§ **EXERCISE**
Every record below must be written out exactly. Leave out the pictures.

.....

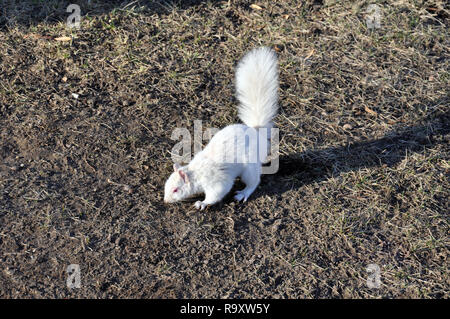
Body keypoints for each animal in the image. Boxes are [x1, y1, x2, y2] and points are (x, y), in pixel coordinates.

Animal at [163, 46, 280, 209]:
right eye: (166, 186)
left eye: (175, 189)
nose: (165, 201)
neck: (196, 173)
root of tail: (256, 132)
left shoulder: (217, 181)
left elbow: (217, 192)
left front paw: (202, 203)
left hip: (249, 166)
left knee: (254, 181)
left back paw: (243, 193)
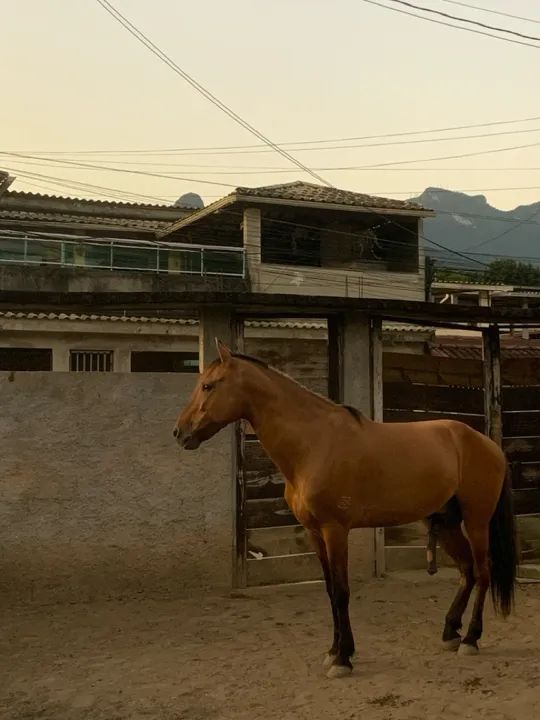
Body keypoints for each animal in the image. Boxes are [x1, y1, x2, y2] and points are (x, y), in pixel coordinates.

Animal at [173, 339, 517, 679]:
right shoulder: (314, 533)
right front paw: (333, 651)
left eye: (208, 386)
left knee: (483, 572)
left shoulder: (335, 530)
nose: (180, 433)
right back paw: (450, 632)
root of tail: (487, 444)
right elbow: (329, 590)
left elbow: (341, 591)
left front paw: (342, 659)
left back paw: (470, 639)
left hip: (477, 521)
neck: (314, 444)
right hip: (446, 523)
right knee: (466, 571)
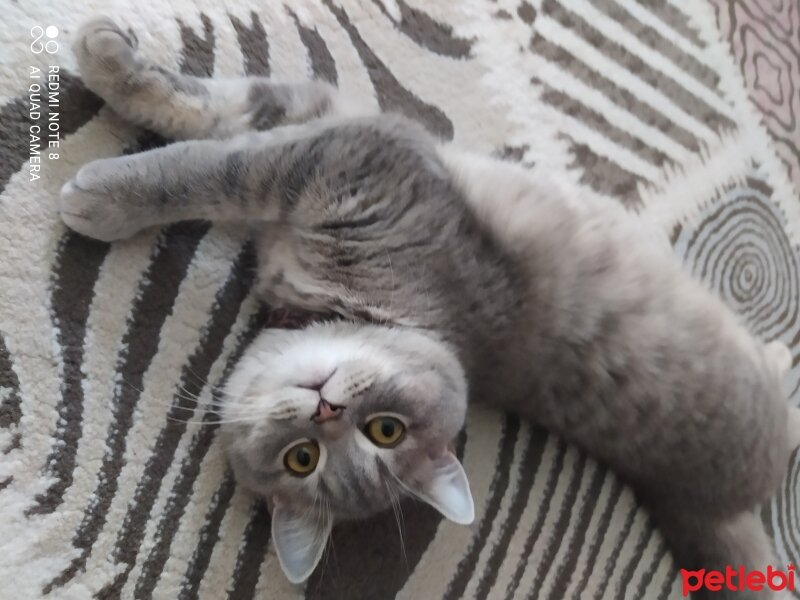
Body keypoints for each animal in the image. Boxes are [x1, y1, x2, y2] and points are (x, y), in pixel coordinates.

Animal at [57, 17, 800, 596]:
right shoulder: (327, 128)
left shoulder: (353, 157)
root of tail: (712, 507)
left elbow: (209, 171)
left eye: (382, 433)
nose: (325, 407)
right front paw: (110, 58)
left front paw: (105, 197)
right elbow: (212, 107)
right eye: (305, 456)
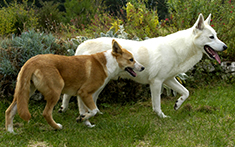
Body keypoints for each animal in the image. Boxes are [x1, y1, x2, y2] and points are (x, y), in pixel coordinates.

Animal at [5, 39, 145, 133]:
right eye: (131, 59)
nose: (143, 67)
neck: (107, 63)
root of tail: (31, 61)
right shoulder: (85, 93)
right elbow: (93, 110)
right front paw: (83, 119)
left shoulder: (81, 95)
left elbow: (86, 111)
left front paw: (85, 122)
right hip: (55, 90)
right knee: (46, 113)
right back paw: (57, 127)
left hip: (25, 92)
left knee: (10, 110)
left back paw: (11, 131)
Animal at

.....

§ **SOLVED PROBLEM**
Body keypoints for each animal in the image. Boxes are [x1, y1, x2, y2] and points are (x, y), in pixel coordinates.

Animal at [163, 46, 280, 209]:
right eye: (166, 186)
left eye: (175, 189)
nose: (165, 201)
neck: (196, 173)
root of tail: (256, 132)
left shoulder: (217, 181)
left elbow: (217, 192)
left front paw: (202, 203)
left hip: (249, 166)
left knee: (254, 181)
left back paw: (243, 193)
Body keypoints for each animal in the image. Boxes are [x1, y1, x2, y2] and points are (x, y), in pixel coordinates.

Animal at [173, 339, 517, 679]:
right shoulder: (314, 533)
right front paw: (333, 651)
left eye: (208, 386)
left knee: (483, 572)
left shoulder: (335, 530)
nose: (180, 433)
right back paw: (450, 632)
root of tail: (487, 444)
right elbow: (329, 590)
left elbow: (341, 591)
left front paw: (342, 659)
left back paw: (470, 639)
left hip: (477, 521)
neck: (314, 444)
right hip: (446, 523)
right knee: (466, 571)
Body keypoints for each animal in the image. Boxes are [x1, y1, x2, y2] and points are (x, y), in pixel coordinates.

Animal at [57, 17, 800, 596]:
right shoulder: (327, 128)
left shoulder: (353, 157)
root of tail: (712, 507)
left elbow: (209, 171)
left eye: (382, 433)
nose: (325, 407)
right front paw: (110, 58)
left front paw: (105, 197)
right elbow: (212, 107)
right eye: (305, 456)
Body keypoints for each animal in the image. Boxes are [x1, y1, x2, y2] and points are (x, y), in pixel coordinates.

Animal at [5, 39, 145, 133]:
right eye: (131, 59)
nose: (143, 67)
neck: (107, 63)
root of tail: (31, 61)
right shoulder: (85, 93)
right elbow: (93, 110)
right front paw: (83, 119)
left shoulder: (81, 95)
left elbow: (86, 111)
left front paw: (85, 122)
right hip: (55, 90)
right knee: (46, 113)
right back paw: (57, 127)
left hip: (25, 92)
left knee: (10, 110)
left back paw: (11, 131)
Animal at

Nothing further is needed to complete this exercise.